Work to complete: Your output should be the lines of the entries below, exactly, from the first one through the line that holds "EM sections xy, xy-80, xy-160, xy-240, xy-320, xy-400, in".

+++ Provided data

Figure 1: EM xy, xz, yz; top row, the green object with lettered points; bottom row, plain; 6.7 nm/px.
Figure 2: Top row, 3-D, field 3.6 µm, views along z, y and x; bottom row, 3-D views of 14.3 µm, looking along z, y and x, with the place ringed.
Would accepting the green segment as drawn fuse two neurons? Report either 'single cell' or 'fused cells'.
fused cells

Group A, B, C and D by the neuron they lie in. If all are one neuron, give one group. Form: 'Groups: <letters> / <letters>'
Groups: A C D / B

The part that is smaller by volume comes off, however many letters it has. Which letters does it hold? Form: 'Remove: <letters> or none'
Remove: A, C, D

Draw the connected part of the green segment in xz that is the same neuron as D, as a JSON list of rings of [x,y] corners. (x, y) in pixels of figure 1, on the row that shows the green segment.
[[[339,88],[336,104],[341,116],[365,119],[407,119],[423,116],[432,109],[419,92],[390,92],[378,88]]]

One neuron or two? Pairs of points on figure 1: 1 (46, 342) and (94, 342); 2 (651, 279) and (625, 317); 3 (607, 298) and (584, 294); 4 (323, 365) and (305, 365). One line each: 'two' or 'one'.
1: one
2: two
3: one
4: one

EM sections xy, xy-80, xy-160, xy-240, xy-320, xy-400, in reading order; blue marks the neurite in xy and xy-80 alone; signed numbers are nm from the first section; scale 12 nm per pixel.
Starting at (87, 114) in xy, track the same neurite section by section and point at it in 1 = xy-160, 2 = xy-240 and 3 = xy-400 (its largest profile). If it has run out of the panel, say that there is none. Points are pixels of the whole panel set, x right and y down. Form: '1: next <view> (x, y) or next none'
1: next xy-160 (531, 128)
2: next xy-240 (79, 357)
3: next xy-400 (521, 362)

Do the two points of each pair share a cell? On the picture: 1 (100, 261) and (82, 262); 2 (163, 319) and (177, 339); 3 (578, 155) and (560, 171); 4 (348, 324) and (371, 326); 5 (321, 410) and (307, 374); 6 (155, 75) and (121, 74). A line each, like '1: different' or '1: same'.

++++++

Solution for this problem:
Figure 1: EM xy, xz, yz; top row, the green object with lettered points; bottom row, plain; 6.7 nm/px.
Figure 2: Top row, 3-D, field 3.6 µm, views along z, y and x; bottom row, 3-D views of 14.3 µm, looking along z, y and x, with the place ringed.
Would accepting the green segment as drawn fuse two neurons? Report either 'single cell' or 'fused cells'.
fused cells

Group A, B, C and D by the neuron they lie in. If all are one neuron, give one group. Form: 'Groups: <letters> / <letters>'
Groups: A C D / B

The part that is smaller by volume comes off, however many letters it has. Which letters does it hold? Form: 'Remove: <letters> or none'
Remove: A, C, D

Draw the connected part of the green segment in xz that is the same neuron as D, as a JSON list of rings of [x,y] corners. (x, y) in pixels of figure 1, on the row that shows the green segment.
[[[339,88],[336,104],[341,116],[365,119],[407,119],[423,116],[432,109],[419,92],[390,92],[378,88]]]

One neuron or two? Pairs of points on figure 1: 1 (46, 342) and (94, 342); 2 (651, 279) and (625, 317); 3 (607, 298) and (584, 294); 4 (323, 365) and (305, 365). One line each: 'two' or 'one'.
1: one
2: two
3: one
4: one

EM sections xy, xy-80, xy-160, xy-240, xy-320, xy-400, in reading order; blue marks the neurite in xy and xy-80 alone; signed numbers are nm from the first section; scale 12 nm per pixel.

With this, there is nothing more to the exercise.